As described above, according to the present invention, even if the noise cycle of the noise generating source changes suddenly, the adaptive type for forming the compensation signal by forming the simulated signal by the timing signal of the noise generating source. The addition of filtering means has made it possible to follow sharp frequency changes.

[Brief description of drawings]

FIG. 1 is a diagram showing a noise control device according to an embodiment of the present invention.

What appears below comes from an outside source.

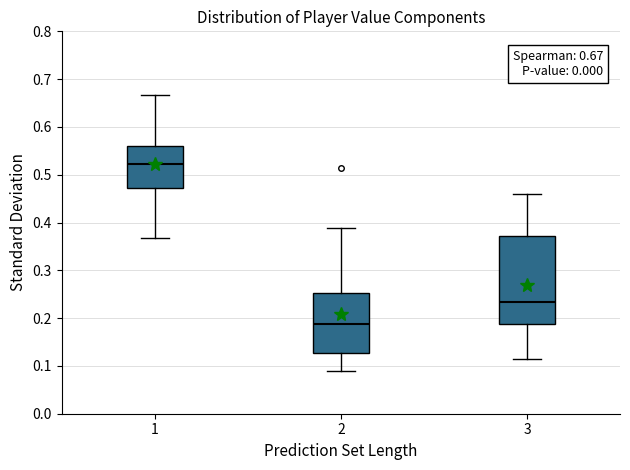

Which box's median line is the lowest?

2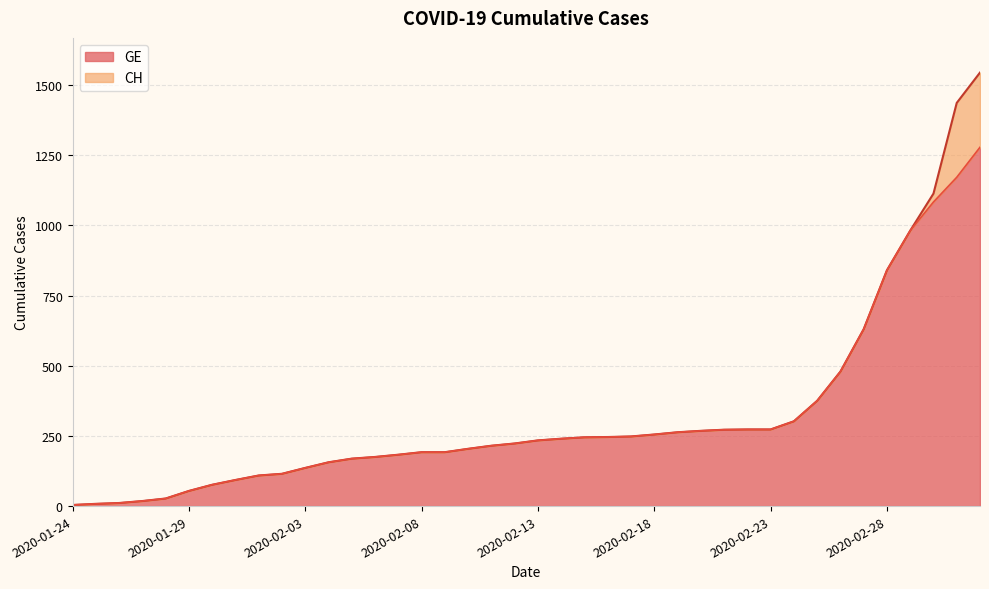

Reading right to left, list all the values displayed in this chart.

CH: 1544	1436	1113	981	840	630	479	375	302	273	273	272	268	263	255	248	246	245	240	234	223	215	204	192	192	183	175	169	156	136	115	109	93	76	54	27	18	11	8	4
GE: 1278	1171	1083	981	840	630	479	375	302	273	273	272	268	263	255	248	246	245	240	234	223	215	204	192	192	183	175	169	156	136	115	109	93	76	54	27	18	11	8	4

FIG. 2 is a diagram showing a configuration of an adaptive filtering means of FIG.

[Explanation of symbols]

 DESCRIPTION OF SYMBOLS 1 ... Noise generating source 2 ... Electric signal / sonic wave converter 3 ... Sound wave / electrical signal converter 4 ... First adaptive filtering means 5 ... Transfer characteristic simulating means 6 ... Difference signal calculating means 7 ... Signal generating section 8 ... 2 Adaptive filtering means 9 ... Addition means

Claims (1)

Claim: What is claimed is: 1. An electric signal / sound wave converter (2) for outputting a compensating sound wave to a sound deadening target space for eliminating noise from a noise generating source (1), and the electric signal / sound wave. A sound control device comprising: a sound wave / electric signal converter (3) for converting a residual sound of noise erased by a compensating sound wave from the converter (2) into an electric signal, the sound wave / electric signal converter ( First adaptive filtering means (4) for controlling a filter coefficient based on the signal of 3) to form a compensation signal for eliminating stationary noise in the electric signal / sound wave converter (2), and the electric signal A sound wave converter (2), the sound wave / electric signal converter (3), and transfer characteristic simulation means (5) for simulating the transfer characteristics of the sound wave in the sound deadening space, and the sound wave / electric signal converter (3) Calculate the difference signal between the output and the transfer characteristic simulation means (5) A difference signal calculation means (6) to be supplied to the adaptive filtering means (4), and a signal generation section (6) for generating a predetermined waveform signal based on a timing signal related to the noise generation period of the noise generation source (1) ( 7) and inputting the signal, controlling the filter coefficient based on the signal of the sound wave / electrical signal converter (3), and compensating for eliminating fluctuation noise to the electric signal / sound wave converter (2). The second adaptive filtering means (8) forming a signal, the output of the first adaptive filtering means (4) and the output of the second adaptive filtering means (8) are added, and the added signal A noise control device comprising: an electric signal / sound wave converter (2) and an adding means (9) for outputting the transfer characteristic simulating means (5).